■ **EXTRACTED MATERIAL**:

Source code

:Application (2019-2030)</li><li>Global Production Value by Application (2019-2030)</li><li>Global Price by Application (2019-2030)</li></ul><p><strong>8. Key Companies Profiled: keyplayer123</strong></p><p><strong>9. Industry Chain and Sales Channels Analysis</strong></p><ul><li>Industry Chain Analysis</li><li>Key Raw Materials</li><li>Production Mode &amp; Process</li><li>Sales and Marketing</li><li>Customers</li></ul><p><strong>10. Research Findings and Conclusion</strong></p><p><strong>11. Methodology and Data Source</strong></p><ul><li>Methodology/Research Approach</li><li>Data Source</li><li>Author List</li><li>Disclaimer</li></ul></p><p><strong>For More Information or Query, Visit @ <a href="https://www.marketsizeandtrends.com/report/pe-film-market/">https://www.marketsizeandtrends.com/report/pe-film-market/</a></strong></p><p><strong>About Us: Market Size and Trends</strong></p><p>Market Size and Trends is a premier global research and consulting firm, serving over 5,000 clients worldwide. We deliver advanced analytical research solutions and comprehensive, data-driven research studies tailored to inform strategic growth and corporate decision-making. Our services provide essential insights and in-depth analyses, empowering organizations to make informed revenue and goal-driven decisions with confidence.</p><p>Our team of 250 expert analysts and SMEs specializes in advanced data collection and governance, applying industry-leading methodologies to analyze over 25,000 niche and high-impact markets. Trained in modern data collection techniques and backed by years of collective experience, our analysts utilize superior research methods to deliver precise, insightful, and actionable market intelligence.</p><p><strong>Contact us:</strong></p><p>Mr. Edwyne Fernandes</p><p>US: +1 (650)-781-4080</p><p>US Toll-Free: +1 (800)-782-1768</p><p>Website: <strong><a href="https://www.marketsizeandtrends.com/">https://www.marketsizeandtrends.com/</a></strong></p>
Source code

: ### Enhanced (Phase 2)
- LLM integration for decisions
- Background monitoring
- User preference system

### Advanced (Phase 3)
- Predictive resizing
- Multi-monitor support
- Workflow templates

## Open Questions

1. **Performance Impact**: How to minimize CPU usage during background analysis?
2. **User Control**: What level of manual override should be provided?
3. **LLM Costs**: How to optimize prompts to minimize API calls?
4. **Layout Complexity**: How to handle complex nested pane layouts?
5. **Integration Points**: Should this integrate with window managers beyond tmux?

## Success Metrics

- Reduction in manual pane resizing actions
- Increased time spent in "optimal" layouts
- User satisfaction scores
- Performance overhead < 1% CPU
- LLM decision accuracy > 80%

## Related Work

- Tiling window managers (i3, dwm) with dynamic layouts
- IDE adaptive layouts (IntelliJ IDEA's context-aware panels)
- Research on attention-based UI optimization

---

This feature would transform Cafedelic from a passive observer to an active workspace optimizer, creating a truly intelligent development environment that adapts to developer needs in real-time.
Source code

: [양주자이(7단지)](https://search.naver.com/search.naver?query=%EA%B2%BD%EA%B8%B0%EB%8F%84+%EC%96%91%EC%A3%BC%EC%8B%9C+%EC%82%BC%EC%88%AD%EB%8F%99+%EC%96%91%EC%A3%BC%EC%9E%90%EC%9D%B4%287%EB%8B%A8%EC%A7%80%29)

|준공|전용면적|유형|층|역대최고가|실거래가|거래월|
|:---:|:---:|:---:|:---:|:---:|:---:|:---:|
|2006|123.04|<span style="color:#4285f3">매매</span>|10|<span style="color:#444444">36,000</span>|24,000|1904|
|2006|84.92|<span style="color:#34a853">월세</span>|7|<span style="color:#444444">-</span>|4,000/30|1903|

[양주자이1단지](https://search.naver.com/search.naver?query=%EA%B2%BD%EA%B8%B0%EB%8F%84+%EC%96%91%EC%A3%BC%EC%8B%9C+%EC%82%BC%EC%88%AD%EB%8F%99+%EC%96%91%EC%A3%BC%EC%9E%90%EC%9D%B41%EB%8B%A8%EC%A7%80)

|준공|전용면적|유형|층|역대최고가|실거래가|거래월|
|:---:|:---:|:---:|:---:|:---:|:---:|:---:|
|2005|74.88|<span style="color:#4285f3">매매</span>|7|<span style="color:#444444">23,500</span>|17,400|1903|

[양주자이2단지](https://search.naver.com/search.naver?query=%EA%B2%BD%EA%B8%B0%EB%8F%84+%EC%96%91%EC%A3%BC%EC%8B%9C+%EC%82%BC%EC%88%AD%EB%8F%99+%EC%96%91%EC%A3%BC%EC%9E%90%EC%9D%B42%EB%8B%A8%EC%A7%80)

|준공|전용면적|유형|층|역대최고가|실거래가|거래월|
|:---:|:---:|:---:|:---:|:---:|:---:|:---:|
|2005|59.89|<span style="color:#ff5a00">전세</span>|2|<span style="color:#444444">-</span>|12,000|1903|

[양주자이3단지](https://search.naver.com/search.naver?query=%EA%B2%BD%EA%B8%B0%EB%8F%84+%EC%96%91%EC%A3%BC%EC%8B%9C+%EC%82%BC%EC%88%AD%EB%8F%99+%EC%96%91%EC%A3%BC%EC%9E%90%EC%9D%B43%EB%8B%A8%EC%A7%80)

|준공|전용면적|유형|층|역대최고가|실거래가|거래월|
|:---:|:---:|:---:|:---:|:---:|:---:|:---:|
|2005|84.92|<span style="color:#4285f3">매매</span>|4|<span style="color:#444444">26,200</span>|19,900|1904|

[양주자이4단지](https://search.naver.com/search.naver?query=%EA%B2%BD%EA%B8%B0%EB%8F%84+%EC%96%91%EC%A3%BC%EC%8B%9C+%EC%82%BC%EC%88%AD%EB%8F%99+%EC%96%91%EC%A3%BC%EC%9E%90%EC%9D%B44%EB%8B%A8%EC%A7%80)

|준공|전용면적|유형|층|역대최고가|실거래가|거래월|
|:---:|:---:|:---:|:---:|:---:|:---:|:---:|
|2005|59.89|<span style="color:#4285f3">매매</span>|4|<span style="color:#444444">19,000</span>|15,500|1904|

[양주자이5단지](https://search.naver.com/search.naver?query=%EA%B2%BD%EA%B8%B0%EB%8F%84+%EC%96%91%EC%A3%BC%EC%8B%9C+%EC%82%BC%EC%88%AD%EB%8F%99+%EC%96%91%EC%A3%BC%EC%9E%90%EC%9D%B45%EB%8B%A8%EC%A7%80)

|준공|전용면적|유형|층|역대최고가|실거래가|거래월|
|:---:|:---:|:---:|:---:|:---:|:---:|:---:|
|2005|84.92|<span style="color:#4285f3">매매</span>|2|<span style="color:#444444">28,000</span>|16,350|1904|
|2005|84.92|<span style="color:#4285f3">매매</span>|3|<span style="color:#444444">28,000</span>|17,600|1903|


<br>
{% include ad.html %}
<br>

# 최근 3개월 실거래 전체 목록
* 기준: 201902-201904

■ **WHAT IS EXPECTED**:
Reproduce each of the records above word for word.

■ **ANSWER BELOW**:
Source code

:Application (2019-2030)</li><li>Global Production Value by Application (2019-2030)</li><li>Global Price by Application (2019-2030)</li></ul><p><strong>8. Key Companies Profiled: keyplayer123</strong></p><p><strong>9. Industry Chain and Sales Channels Analysis</strong></p><ul><li>Industry Chain Analysis</li><li>Key Raw Materials</li><li>Production Mode &amp; Process</li><li>Sales and Marketing</li><li>Customers</li></ul><p><strong>10. Research Findings and Conclusion</strong></p><p><strong>11. Methodology and Data Source</strong></p><ul><li>Methodology/Research Approach</li><li>Data Source</li><li>Author List</li><li>Disclaimer</li></ul></p><p><strong>For More Information or Query, Visit @ <a href="https://www.marketsizeandtrends.com/report/pe-film-market/">https://www.marketsizeandtrends.com/report/pe-film-market/</a></strong></p><p><strong>About Us: Market Size and Trends</strong></p><p>Market Size and Trends is a premier global research and consulting firm, serving over 5,000 clients worldwide. We deliver advanced analytical research solutions and comprehensive, data-driven research studies tailored to inform strategic growth and corporate decision-making. Our services provide essential insights and in-depth analyses, empowering organizations to make informed revenue and goal-driven decisions with confidence.</p><p>Our team of 250 expert analysts and SMEs specializes in advanced data collection and governance, applying industry-leading methodologies to analyze over 25,000 niche and high-impact markets. Trained in modern data collection techniques and backed by years of collective experience, our analysts utilize superior research methods to deliver precise, insightful, and actionable market intelligence.</p><p><strong>Contact us:</strong></p><p>Mr. Edwyne Fernandes</p><p>US: +1 (650)-781-4080</p><p>US Toll-Free: +1 (800)-782-1768</p><p>Website: <strong><a href="https://www.marketsizeandtrends.com/">https://www.marketsizeandtrends.com/</a></strong></p>
Source code

: ### Enhanced (Phase 2)
- LLM integration for decisions
- Background monitoring
- User preference system

### Advanced (Phase 3)
- Predictive resizing
- Multi-monitor support
- Workflow templates

## Open Questions

1. **Performance Impact**: How to minimize CPU usage during background analysis?
2. **User Control**: What level of manual override should be provided?
3. **LLM Costs**: How to optimize prompts to minimize API calls?
4. **Layout Complexity**: How to handle complex nested pane layouts?
5. **Integration Points**: Should this integrate with window managers beyond tmux?

## Success Metrics

- Reduction in manual pane resizing actions
- Increased time spent in "optimal" layouts
- User satisfaction scores
- Performance overhead < 1% CPU
- LLM decision accuracy > 80%

## Related Work

- Tiling window managers (i3, dwm) with dynamic layouts
- IDE adaptive layouts (IntelliJ IDEA's context-aware panels)
- Research on attention-based UI optimization

---

This feature would transform Cafedelic from a passive observer to an active workspace optimizer, creating a truly intelligent development environment that adapts to developer needs in real-time.
Source code

: [양주자이(7단지)](https://search.naver.com/search.naver?query=%EA%B2%BD%EA%B8%B0%EB%8F%84+%EC%96%91%EC%A3%BC%EC%8B%9C+%EC%82%BC%EC%88%AD%EB%8F%99+%EC%96%91%EC%A3%BC%EC%9E%90%EC%9D%B4%287%EB%8B%A8%EC%A7%80%29)

|준공|전용면적|유형|층|역대최고가|실거래가|거래월|
|:---:|:---:|:---:|:---:|:---:|:---:|:---:|
|2006|123.04|<span style="color:#4285f3">매매</span>|10|<span style="color:#444444">36,000</span>|24,000|1904|
|2006|84.92|<span style="color:#34a853">월세</span>|7|<span style="color:#444444">-</span>|4,000/30|1903|

[양주자이1단지](https://search.naver.com/search.naver?query=%EA%B2%BD%EA%B8%B0%EB%8F%84+%EC%96%91%EC%A3%BC%EC%8B%9C+%EC%82%BC%EC%88%AD%EB%8F%99+%EC%96%91%EC%A3%BC%EC%9E%90%EC%9D%B41%EB%8B%A8%EC%A7%80)

|준공|전용면적|유형|층|역대최고가|실거래가|거래월|
|:---:|:---:|:---:|:---:|:---:|:---:|:---:|
|2005|74.88|<span style="color:#4285f3">매매</span>|7|<span style="color:#444444">23,500</span>|17,400|1903|

[양주자이2단지](https://search.naver.com/search.naver?query=%EA%B2%BD%EA%B8%B0%EB%8F%84+%EC%96%91%EC%A3%BC%EC%8B%9C+%EC%82%BC%EC%88%AD%EB%8F%99+%EC%96%91%EC%A3%BC%EC%9E%90%EC%9D%B42%EB%8B%A8%EC%A7%80)

|준공|전용면적|유형|층|역대최고가|실거래가|거래월|
|:---:|:---:|:---:|:---:|:---:|:---:|:---:|
|2005|59.89|<span style="color:#ff5a00">전세</span>|2|<span style="color:#444444">-</span>|12,000|1903|

[양주자이3단지](https://search.naver.com/search.naver?query=%EA%B2%BD%EA%B8%B0%EB%8F%84+%EC%96%91%EC%A3%BC%EC%8B%9C+%EC%82%BC%EC%88%AD%EB%8F%99+%EC%96%91%EC%A3%BC%EC%9E%90%EC%9D%B43%EB%8B%A8%EC%A7%80)

|준공|전용면적|유형|층|역대최고가|실거래가|거래월|
|:---:|:---:|:---:|:---:|:---:|:---:|:---:|
|2005|84.92|<span style="color:#4285f3">매매</span>|4|<span style="color:#444444">26,200</span>|19,900|1904|

[양주자이4단지](https://search.naver.com/search.naver?query=%EA%B2%BD%EA%B8%B0%EB%8F%84+%EC%96%91%EC%A3%BC%EC%8B%9C+%EC%82%BC%EC%88%AD%EB%8F%99+%EC%96%91%EC%A3%BC%EC%9E%90%EC%9D%B44%EB%8B%A8%EC%A7%80)

|준공|전용면적|유형|층|역대최고가|실거래가|거래월|
|:---:|:---:|:---:|:---:|:---:|:---:|:---:|
|2005|59.89|<span style="color:#4285f3">매매</span>|4|<span style="color:#444444">19,000</span>|15,500|1904|

[양주자이5단지](https://search.naver.com/search.naver?query=%EA%B2%BD%EA%B8%B0%EB%8F%84+%EC%96%91%EC%A3%BC%EC%8B%9C+%EC%82%BC%EC%88%AD%EB%8F%99+%EC%96%91%EC%A3%BC%EC%9E%90%EC%9D%B45%EB%8B%A8%EC%A7%80)

|준공|전용면적|유형|층|역대최고가|실거래가|거래월|
|:---:|:---:|:---:|:---:|:---:|:---:|:---:|
|2005|84.92|<span style="color:#4285f3">매매</span>|2|<span style="color:#444444">28,000</span>|16,350|1904|
|2005|84.92|<span style="color:#4285f3">매매</span>|3|<span style="color:#444444">28,000</span>|17,600|1903|


<br>
{% include ad.html %}
<br>

# 최근 3개월 실거래 전체 목록
* 기준: 201902-201904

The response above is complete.